Leyendecker fordert bessere Fehlerkultur

Hans Leyendecker
Hans Leyendecker
München (epd)

Der Journalist Hans Leyendecker dringt auf eine bessere Fehlerkultur in deutschen Redaktionen. "Früher haben wir Fehler gar nicht korrigiert oder nur, wenn uns ein Gericht gezwungen hat. Nur langsam wächst die Einsicht, dass man Fehler sichtbar machen und erklären muss, wenn man das Vertrauen der Leser behalten will", sagte der ehemalige Leiter des Investigativressorts bei der "Süddeutschen Zeitung" dem evangelischen Monatsmagazin "chrismon plus" (Februar-Ausgabe).

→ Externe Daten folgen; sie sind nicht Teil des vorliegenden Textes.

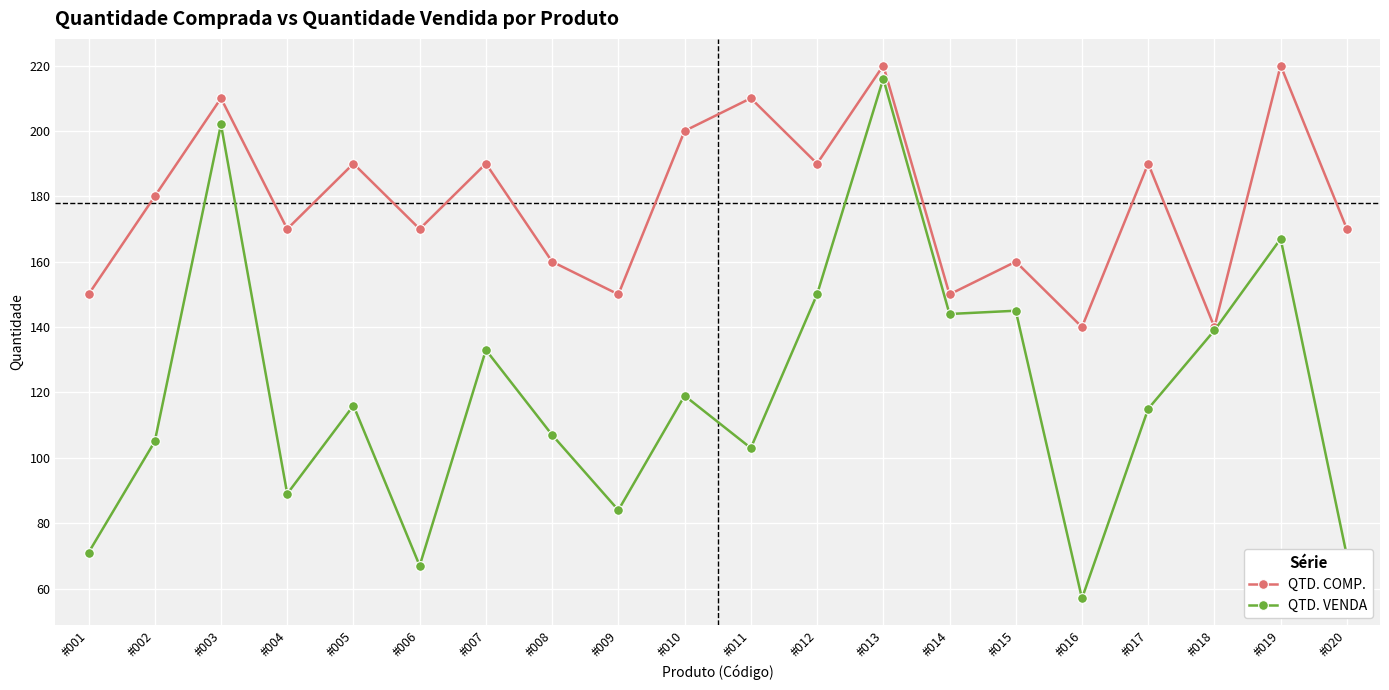

What is the value of the QTD. COMP. point at the 8th from the left?

160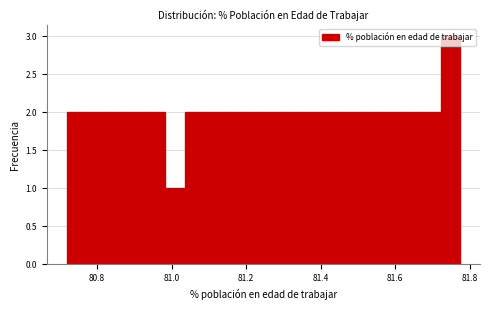

Around what value on the x-axis is the tallest bar? Give the approximate position of its centre, as read against the axis.

81.74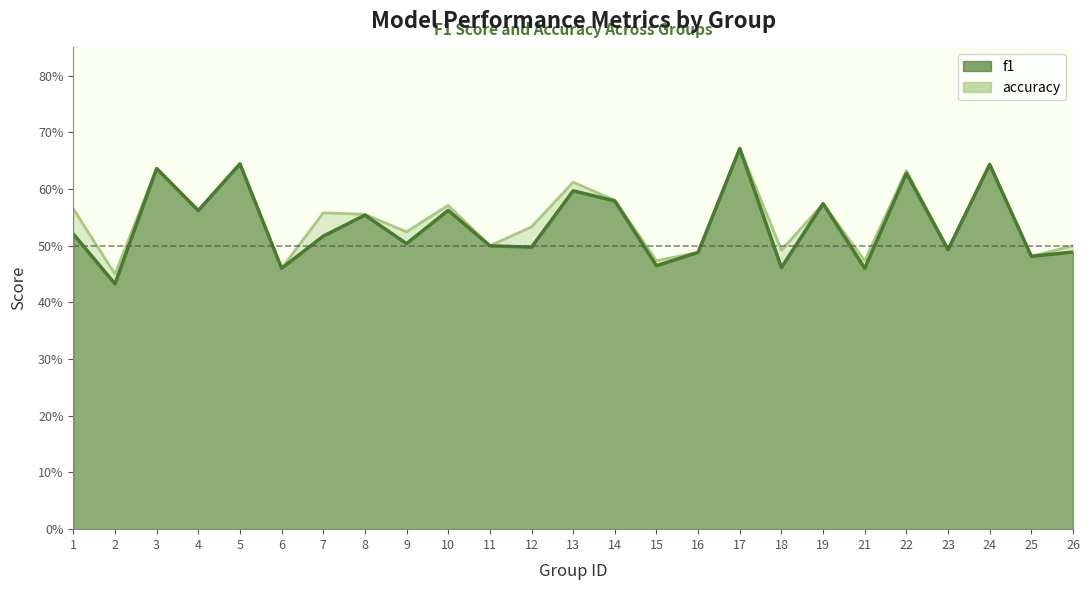

What is the maximum value for accuracy?

0.7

Gerade junge Kollegen, die für eine Geschichte gekämpft haben, scheuten sich, Fehler zuzugeben, um in den Redaktionen nicht an Ansehen zu verlieren, sagte Leyendecker. Mit Bezug auf den Skandal um Fälschungen beim Nachrichtenmagazin "Der Spiegel" kritisierte er einen "Hype um Preise im Journalismus". "Häufig wird Journalismus für Journalisten gemacht, und Leser und Zuschauer vergisst man oft", sagt Leyendecker.

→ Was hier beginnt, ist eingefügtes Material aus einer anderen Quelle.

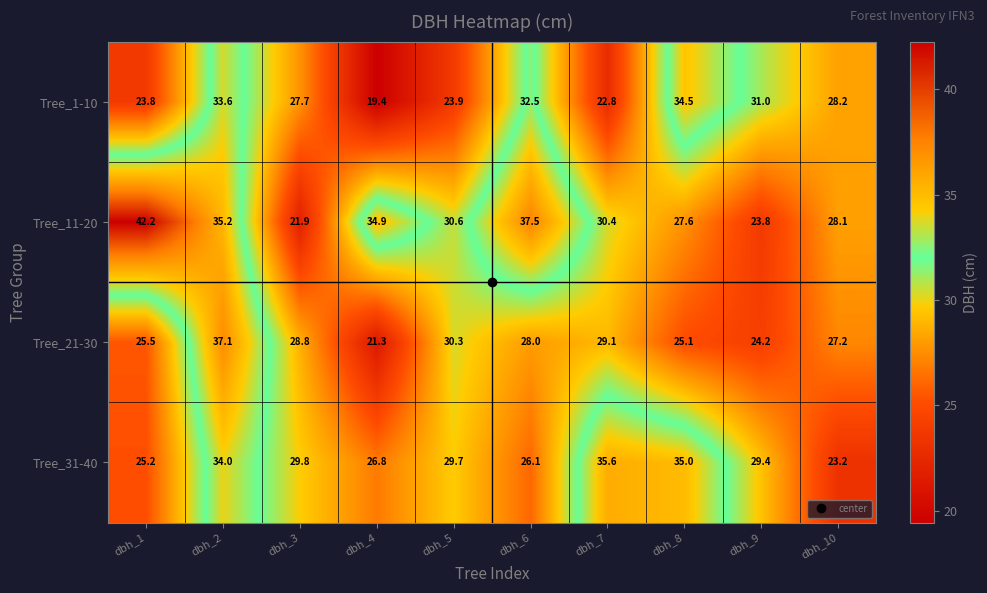

Which series has the largest range (max minus min)?

Tree_11-20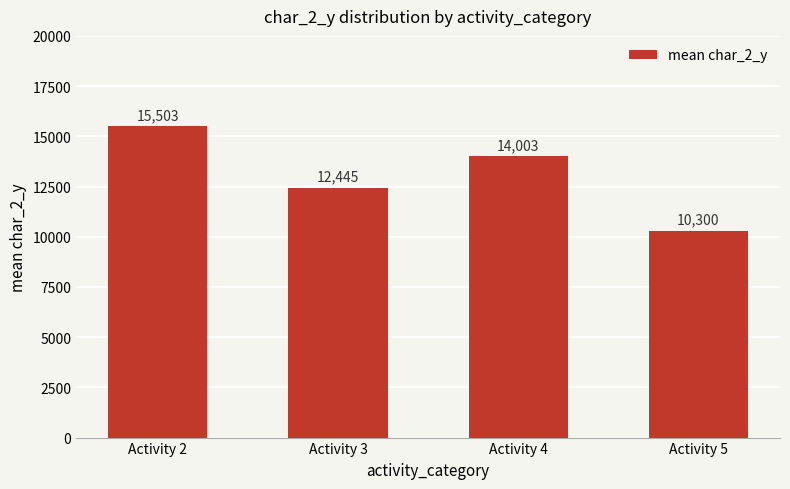

Where is the data nearest to the value 12901?

Activity 3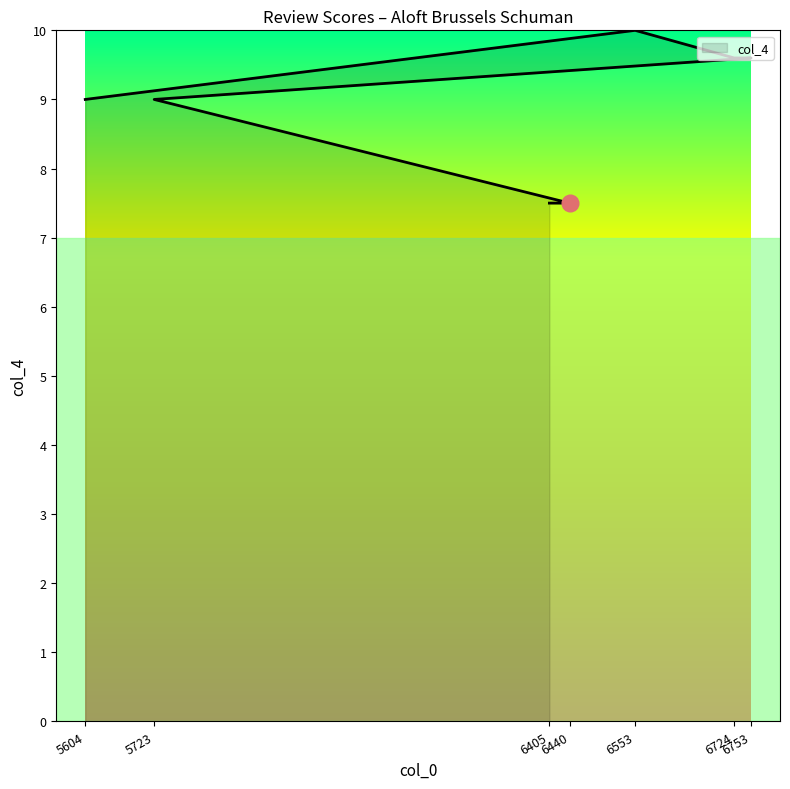

What is the smallest value displayed?

7.5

Der "Spiegel"-Reporter Claas Relotius habe sehr darauf geschaut, "welche Meinungen und Vorurteile in einer Redaktion verbreitet sind, und hat die dann mit seinen Texten bedient". "Da hat er uns alle erwischt bei unserem Wunsch, die eigenen Klischees bestätigt zu bekommen", sagte Leyendecker, der als Präsident den 37. Deutschen Evangelischen Kirchentag in Dortmund leitet. Das Protestantentreffen findet vom 19. bis 23. Juni statt und steht unter der Losung "Was für ein Vertrauen".